• _Task directions_: Update the text read from every item by replacing "ACCUEIL" with "HOME" and keeping everything else unchanged. Leave the pictures out of your answer.

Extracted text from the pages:
•••
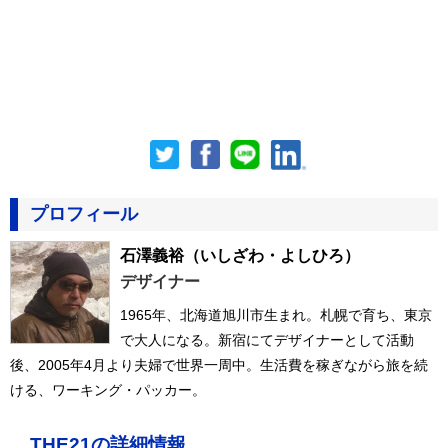
プロフィール
石澤義裕
（いしざわ・よしひろ）
デザイナー
1965年、北海道旭川市生まれ。札幌で育ち、東京
で大人になる。新宿にてデザイナーとして活動
後、2005年4月より夫婦で世界一周中。生活費を稼ぎながら旅を続
ける、ワーキング・パッカー。
THE21の詳細情報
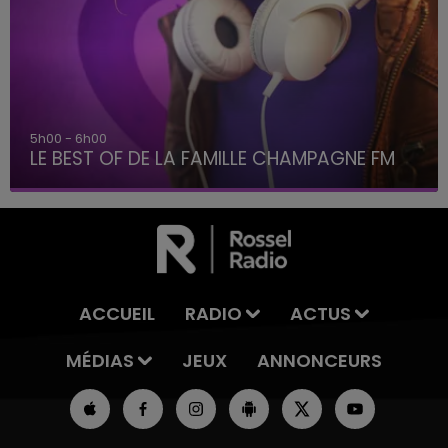
5h00 - 6h00
LE BEST OF DE LA FAMILLE CHAMPAGNE FM
ACCUEIL
RADIO
ACTUS
MÉDIAS
JEUX
ANNONCEURS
•••
• _Response area_:
プロフィール
石澤義裕
（いしざわ・よしひろ）
デザイナー
1965年、北海道旭川市生まれ。札幌で育ち、東京
で大人になる。新宿にてデザイナーとして活動
後、2005年4月より夫婦で世界一周中。生活費を稼ぎながら旅を続
ける、ワーキング・パッカー。
THE21の詳細情報
5h00 - 6h00
LE BEST OF DE LA FAMILLE CHAMPAGNE FM
HOME
RADIO
ACTUS
MÉDIAS
JEUX
ANNONCEURS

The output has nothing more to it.